The lazy person’s guide to investing

3 min readMar 10, 2022

Investing can often seem complicated, confusing and time-consuming. But if you thought that investing means having to read financial statements, checking the stock market every hour and moving money around, then think again. There’s a far easier way to invest, and it’s available to everyone. We’re talking about passive investing — a great way to grow your wealth in the long term.

What is passive investing?

It’s a type of investment strategy where you aim to optimise returns by buying and selling as little as possible. You don’t have to make ‘smart’ decisions on a regular basis to try and beat the market, and neither does a fund manager. Instead, you let your money follow the ups and downs of the market, which ultimately (hopefully!) leads to growth in the long run.

This is called index tracking and it’s the most common method of passive investing.

Index, what?

Instead of researching individual companies and buying their shares, index tracking involves choosing a fund (often a unit trust or exchange traded fund) that tracks a certain benchmark, like the top 40 shares on the JSE (Satrix 40), for example, or 500 large companies in the US (S&P 500). Buying into this fund allows you to expose your money to a wide range of different companies and assets, all at once.
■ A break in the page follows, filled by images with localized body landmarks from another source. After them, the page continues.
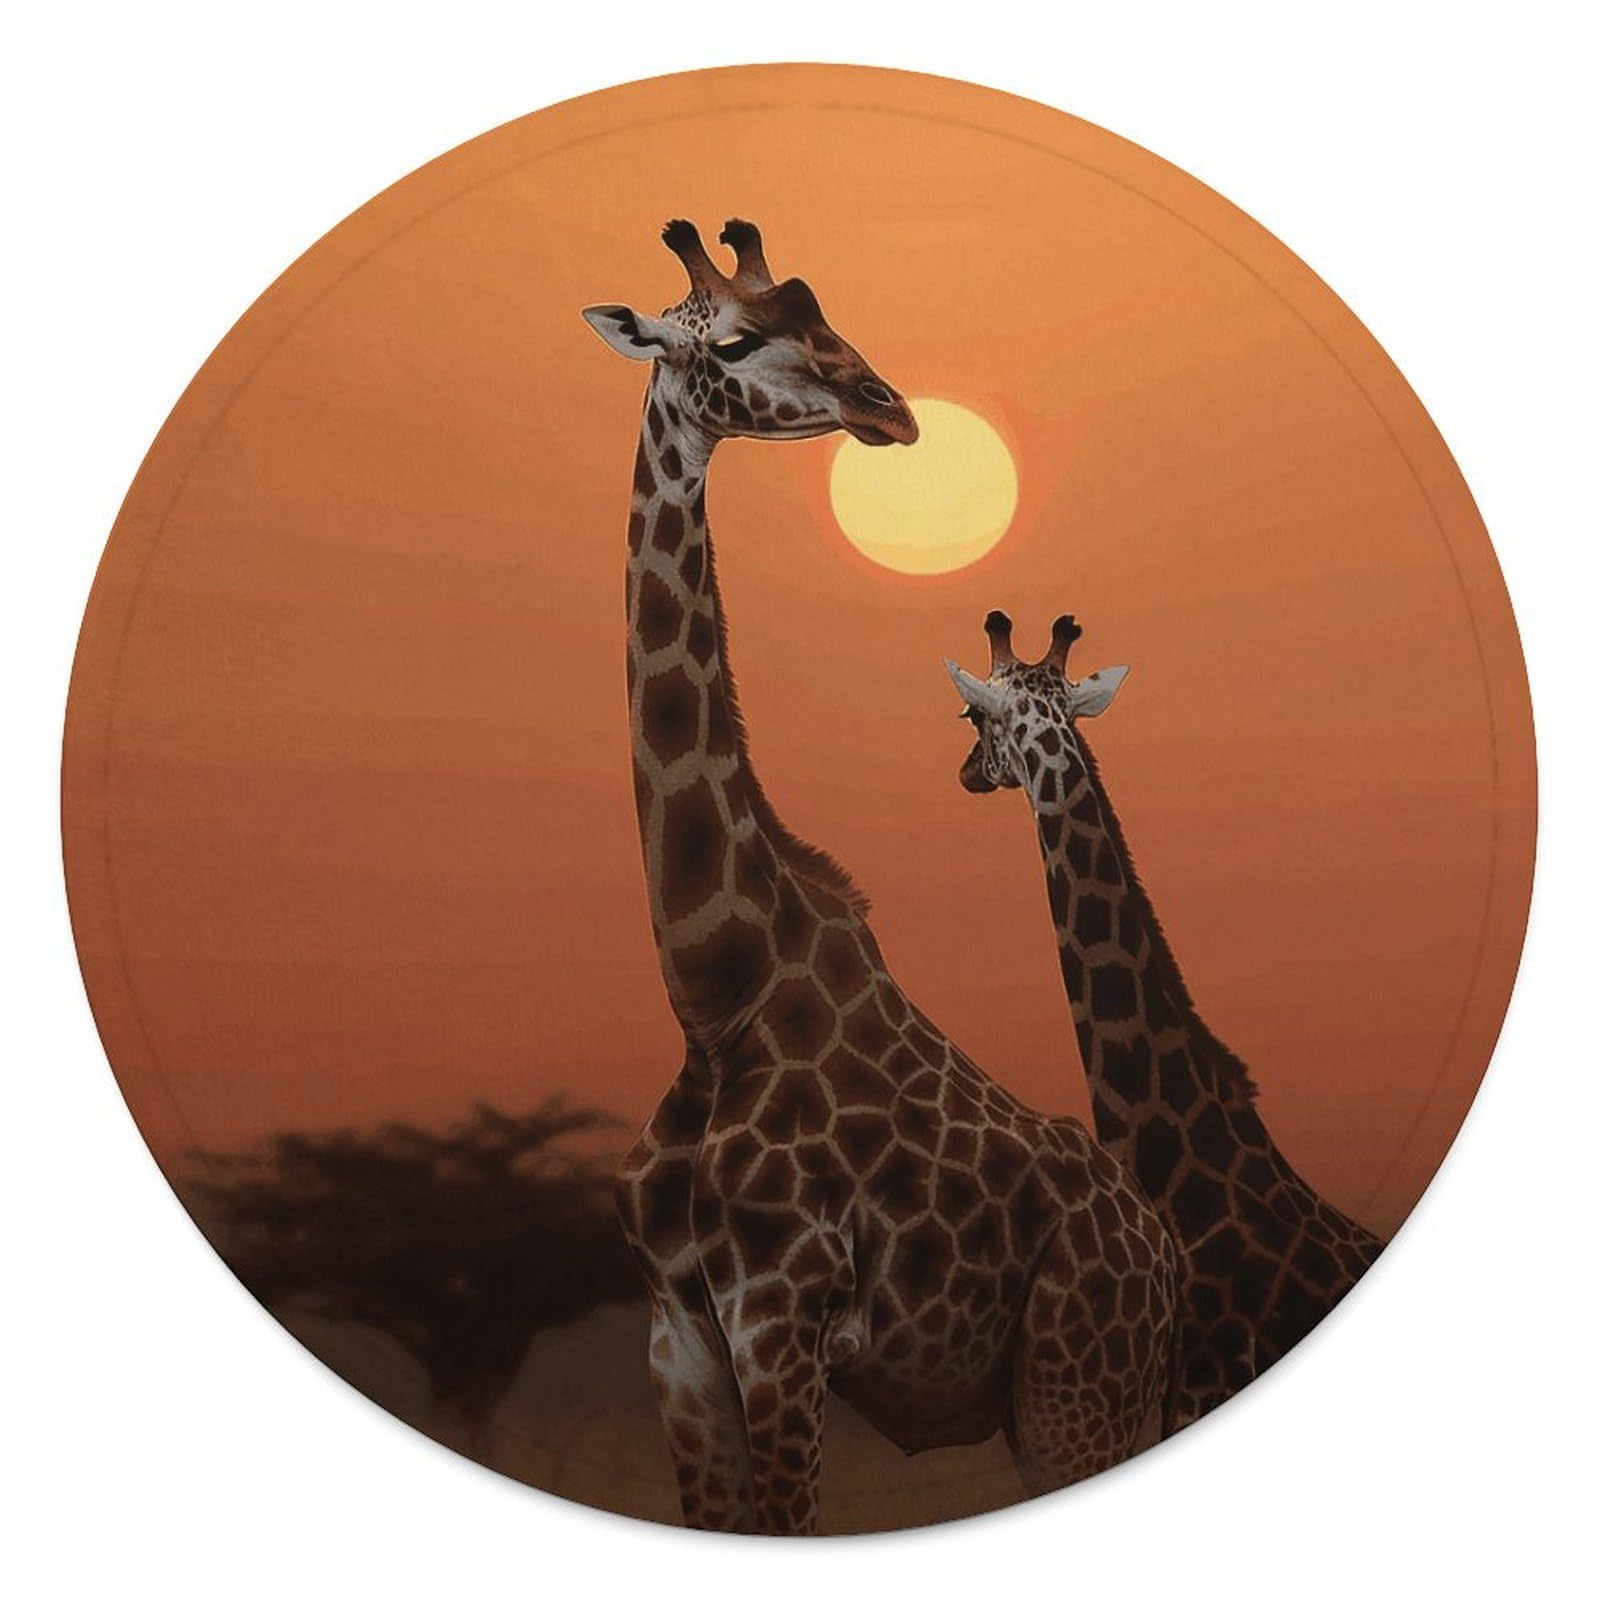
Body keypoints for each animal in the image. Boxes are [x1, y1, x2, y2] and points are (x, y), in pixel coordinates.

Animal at [582, 222, 1179, 1534]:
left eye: (828, 315)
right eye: (732, 338)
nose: (888, 407)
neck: (714, 993)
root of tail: (1166, 1258)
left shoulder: (782, 1321)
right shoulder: (676, 1334)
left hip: (1076, 1391)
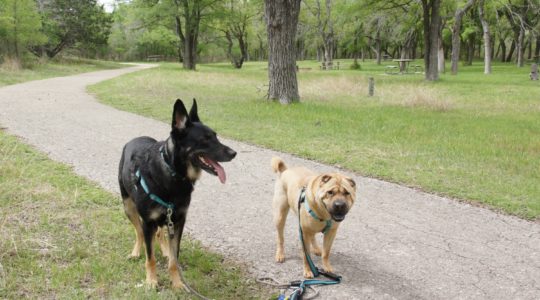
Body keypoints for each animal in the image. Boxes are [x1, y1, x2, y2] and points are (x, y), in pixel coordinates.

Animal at [118, 99, 236, 288]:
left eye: (215, 136)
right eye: (205, 139)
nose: (234, 153)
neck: (173, 174)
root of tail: (136, 139)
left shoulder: (178, 221)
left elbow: (174, 260)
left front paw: (177, 283)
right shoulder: (148, 222)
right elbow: (150, 257)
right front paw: (151, 280)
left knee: (159, 234)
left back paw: (165, 249)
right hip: (129, 207)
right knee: (139, 232)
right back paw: (136, 251)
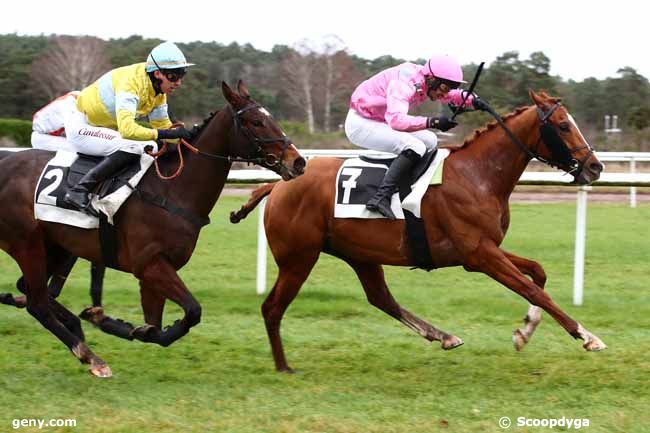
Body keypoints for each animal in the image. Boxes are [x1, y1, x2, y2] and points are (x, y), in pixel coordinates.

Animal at [0, 80, 304, 374]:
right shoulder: (149, 265)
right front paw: (112, 322)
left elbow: (155, 328)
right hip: (27, 243)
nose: (298, 161)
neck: (171, 189)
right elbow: (192, 311)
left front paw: (111, 321)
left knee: (31, 290)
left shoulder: (155, 271)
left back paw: (74, 328)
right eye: (256, 122)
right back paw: (90, 357)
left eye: (270, 118)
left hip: (56, 245)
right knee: (38, 304)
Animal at [233, 88, 608, 372]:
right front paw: (586, 336)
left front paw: (525, 331)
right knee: (272, 308)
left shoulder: (485, 248)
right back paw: (283, 366)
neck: (477, 175)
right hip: (299, 258)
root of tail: (278, 184)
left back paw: (443, 336)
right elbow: (533, 290)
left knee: (380, 298)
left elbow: (538, 273)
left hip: (358, 253)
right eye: (563, 125)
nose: (595, 166)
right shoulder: (480, 255)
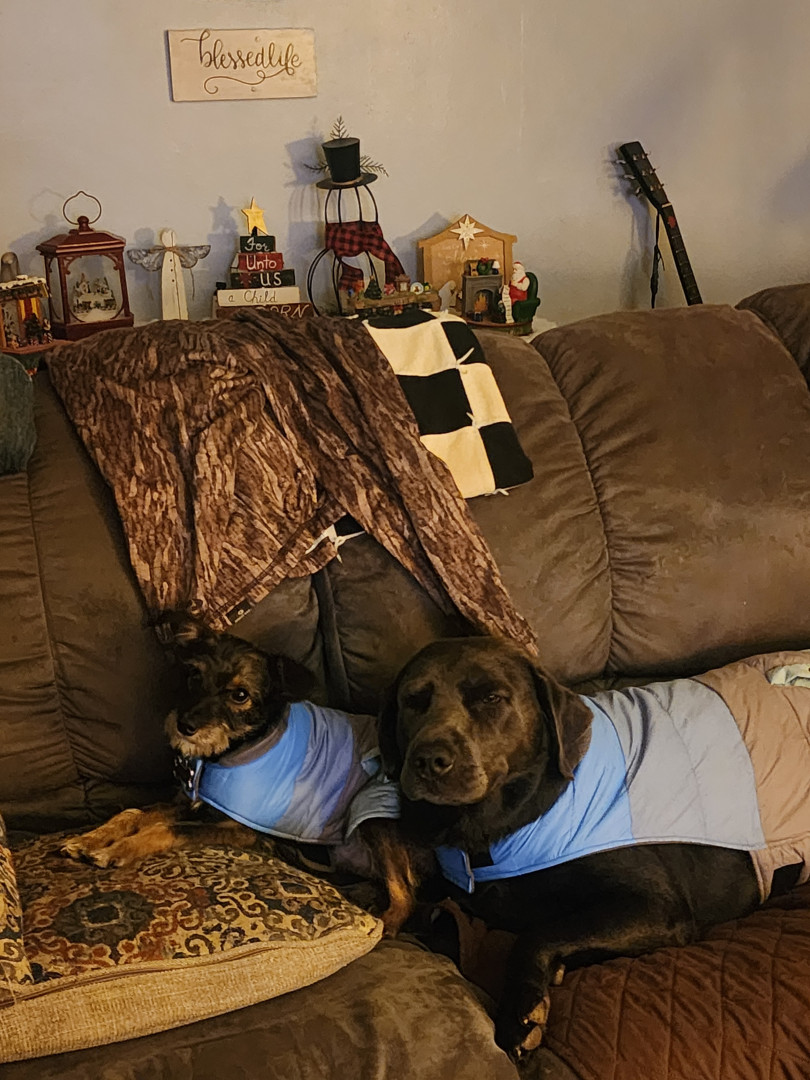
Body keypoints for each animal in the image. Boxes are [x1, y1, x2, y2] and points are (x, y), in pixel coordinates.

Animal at [62, 612, 423, 937]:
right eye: (194, 675)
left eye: (240, 695)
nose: (184, 726)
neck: (230, 751)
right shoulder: (196, 804)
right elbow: (133, 813)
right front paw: (88, 839)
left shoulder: (241, 829)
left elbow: (167, 828)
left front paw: (116, 851)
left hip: (373, 812)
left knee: (408, 891)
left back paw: (386, 924)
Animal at [378, 635, 810, 1060]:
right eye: (413, 700)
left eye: (491, 698)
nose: (429, 760)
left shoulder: (657, 907)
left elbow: (537, 933)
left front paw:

Exchange traded funds, or ETFs, are a great way to invest passively. Click here to learn more about them.

Diversification made easy

If you’ve ever researched how to structure a good investment portfolio, you would have read that diversification is key. Passive investing — and index tracking in particular — makes this super easy since you’re automatically exposed to a wide range of companies and asset classes. You’re not only betting on a handful to grow your money.

Positive returns

In the long term, most passive funds tend to outperform active funds. This is why many investors believe that time in the market is better than timing the market. It all comes down to the magic of compounding. Say you start with R1,000, which grows to R1,200 after a year. The next year you’ll earn returns on your initial investment plus the growth (i.e. returns on the full R1,200), taking your total to R2,000. And so on. It’s like a snowball growing in size exponentially as it rolls down a hill.

It’s cheaper, too

Passive investing is cheaper because you don’t have to pay a fund manager to try and beat the market. You’re not selling shares for profit as often as traders do, and you’re therefore not paying as much capital gains tax (CGT). Fewer transactions also mean fewer transaction costs.

Are there any negatives?

Well, if you’re someone who likes to control everything, you might not like passive investing since you can’t hand-pick your investments. Also, there’s not much chance of your investment outperforming the market since you’re riding the wave instead of trying to shoot out ahead of it.

If you like to watch the market and move your money around in search of the best growth opportunities, then passive investing might not be for you. But it’s a great option if you’d prefer to lie back, relax, and let your money do its thing.

Remember, slow and steady wins the race. Speak to your financial advisor, buy all the books, read the articles and choose a fund that will keep your money growing steadily over the years.